§ Task details:
Rename "Entry rule" to "Logging rule" throughout the listing below and reproduce its text lines with no other change. Omit the pictures.

§ Entries:
══════════

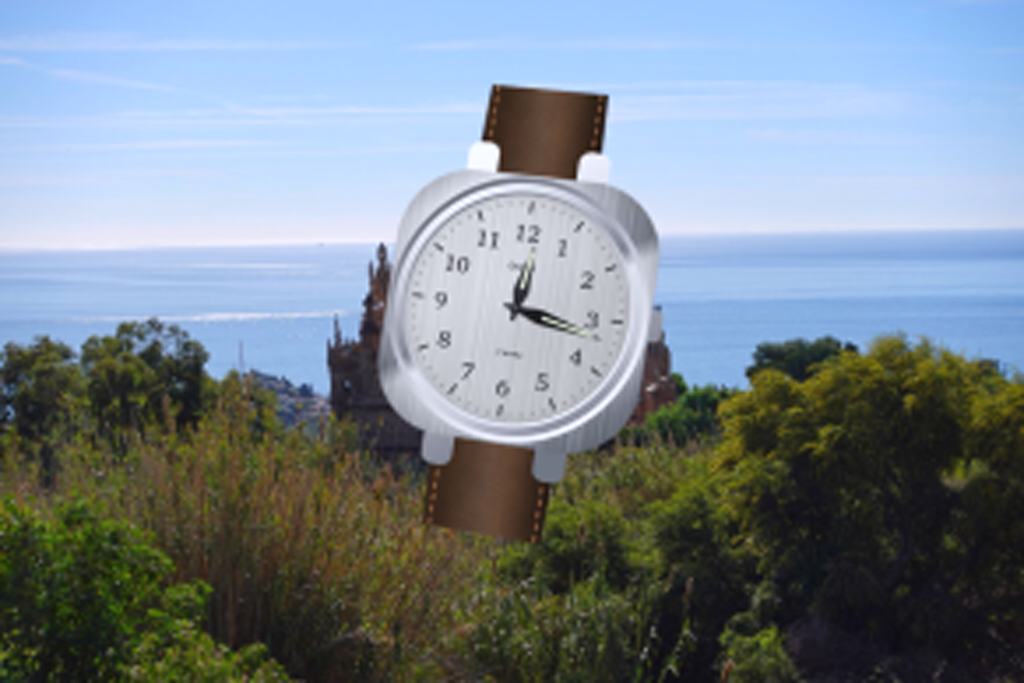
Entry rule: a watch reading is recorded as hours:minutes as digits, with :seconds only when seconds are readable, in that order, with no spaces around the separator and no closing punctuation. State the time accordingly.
12:17
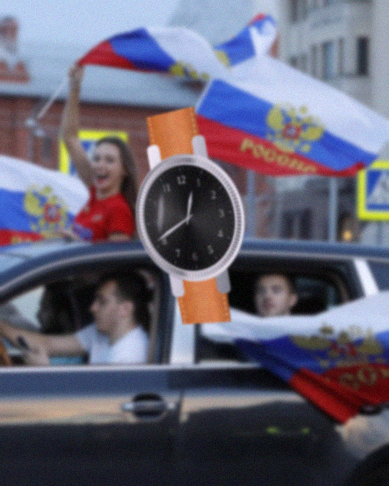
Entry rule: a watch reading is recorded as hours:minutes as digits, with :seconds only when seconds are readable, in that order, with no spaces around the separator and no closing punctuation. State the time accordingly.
12:41
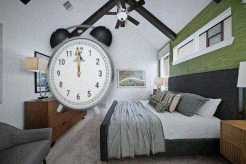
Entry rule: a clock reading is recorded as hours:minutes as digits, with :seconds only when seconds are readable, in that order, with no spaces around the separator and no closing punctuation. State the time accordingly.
11:59
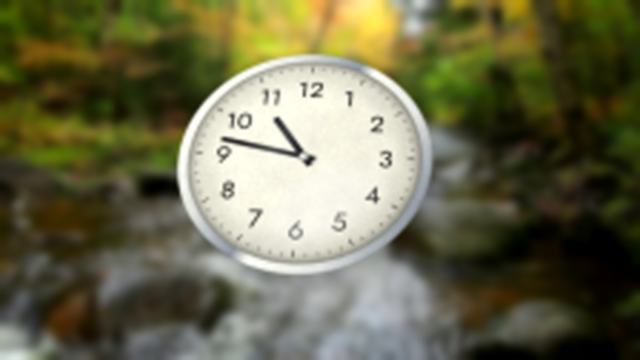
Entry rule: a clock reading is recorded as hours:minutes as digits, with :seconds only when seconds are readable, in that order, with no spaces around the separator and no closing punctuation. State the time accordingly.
10:47
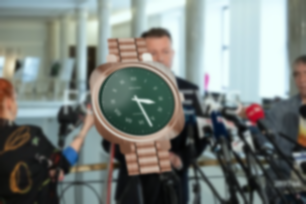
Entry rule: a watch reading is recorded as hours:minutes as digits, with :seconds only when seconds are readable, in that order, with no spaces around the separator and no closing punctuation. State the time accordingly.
3:27
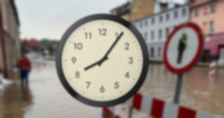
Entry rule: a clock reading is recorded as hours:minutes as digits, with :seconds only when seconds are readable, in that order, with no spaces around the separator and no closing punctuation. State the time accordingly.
8:06
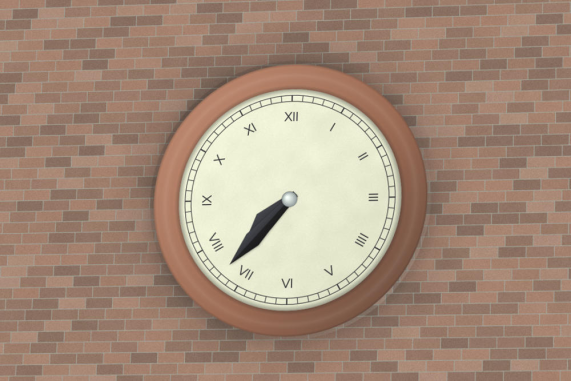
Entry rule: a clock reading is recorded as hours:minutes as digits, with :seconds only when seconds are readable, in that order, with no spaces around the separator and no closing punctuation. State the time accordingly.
7:37
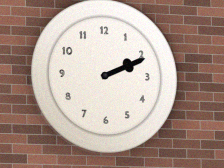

══════════

§ The completed task:
Logging rule: a watch reading is recorded as hours:minutes as digits, with :seconds only when seconds are readable, in that order, with no spaces around the separator and no closing punctuation. State the time accordingly.
12:17
Logging rule: a watch reading is recorded as hours:minutes as digits, with :seconds only when seconds are readable, in that order, with no spaces around the separator and no closing punctuation. State the time accordingly.
12:41
Logging rule: a clock reading is recorded as hours:minutes as digits, with :seconds only when seconds are readable, in that order, with no spaces around the separator and no closing punctuation. State the time accordingly.
11:59
Logging rule: a clock reading is recorded as hours:minutes as digits, with :seconds only when seconds are readable, in that order, with no spaces around the separator and no closing punctuation. State the time accordingly.
10:47
Logging rule: a watch reading is recorded as hours:minutes as digits, with :seconds only when seconds are readable, in that order, with no spaces around the separator and no closing punctuation. State the time accordingly.
3:27
Logging rule: a clock reading is recorded as hours:minutes as digits, with :seconds only when seconds are readable, in that order, with no spaces around the separator and no closing punctuation. State the time accordingly.
8:06
Logging rule: a clock reading is recorded as hours:minutes as digits, with :seconds only when seconds are readable, in that order, with no spaces around the separator and no closing punctuation. State the time accordingly.
7:37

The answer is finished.